* **WORK REQUIRED**
Answer with a number only: how many lines of the data contain "displaying"?

Source data
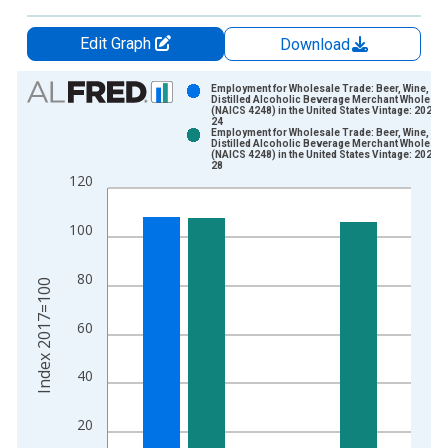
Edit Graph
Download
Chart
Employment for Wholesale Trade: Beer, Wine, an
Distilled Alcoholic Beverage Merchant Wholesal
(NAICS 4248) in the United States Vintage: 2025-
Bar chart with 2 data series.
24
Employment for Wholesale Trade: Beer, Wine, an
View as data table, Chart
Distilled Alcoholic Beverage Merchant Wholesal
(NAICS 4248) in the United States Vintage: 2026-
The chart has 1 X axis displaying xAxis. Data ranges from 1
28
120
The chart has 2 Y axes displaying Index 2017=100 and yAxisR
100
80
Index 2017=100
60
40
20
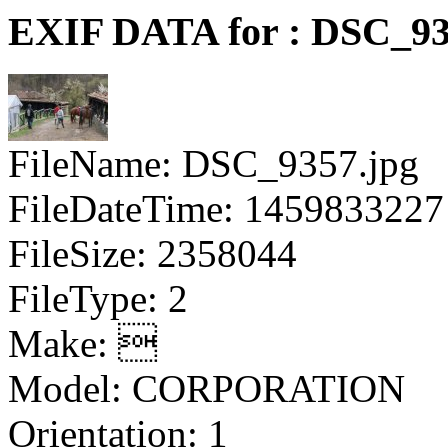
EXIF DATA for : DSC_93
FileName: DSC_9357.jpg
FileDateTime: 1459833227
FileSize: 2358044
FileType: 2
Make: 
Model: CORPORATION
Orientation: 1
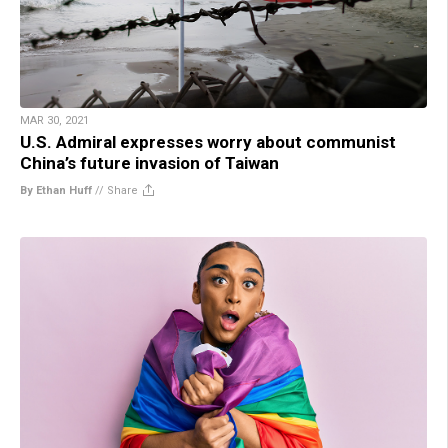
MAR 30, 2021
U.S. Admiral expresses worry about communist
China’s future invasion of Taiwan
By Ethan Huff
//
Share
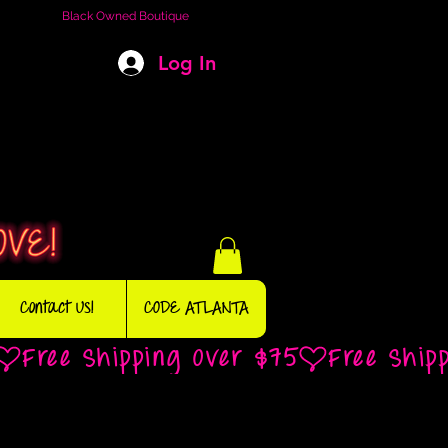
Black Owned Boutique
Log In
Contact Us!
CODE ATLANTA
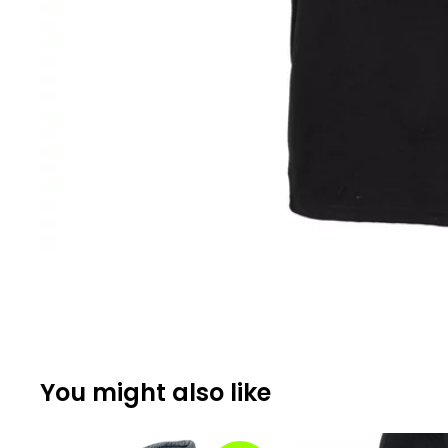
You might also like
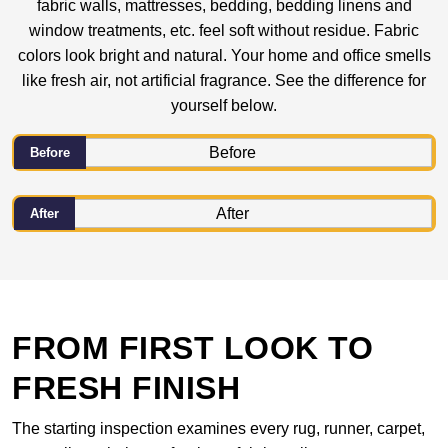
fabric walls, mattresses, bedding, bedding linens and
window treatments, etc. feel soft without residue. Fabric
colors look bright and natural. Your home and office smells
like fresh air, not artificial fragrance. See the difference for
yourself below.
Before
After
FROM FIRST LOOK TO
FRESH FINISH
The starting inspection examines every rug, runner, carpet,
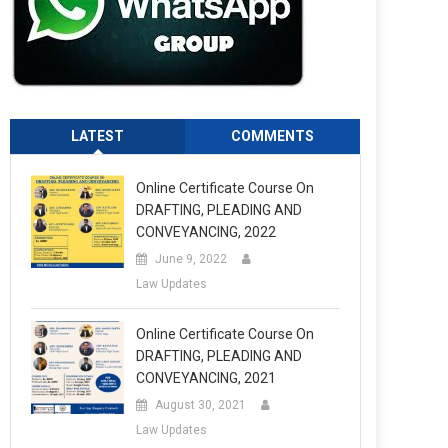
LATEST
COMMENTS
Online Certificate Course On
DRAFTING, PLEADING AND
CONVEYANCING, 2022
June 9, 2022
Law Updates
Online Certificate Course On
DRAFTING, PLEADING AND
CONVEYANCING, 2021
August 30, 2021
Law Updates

* **SOLUTION TO THE EXERCISE**
2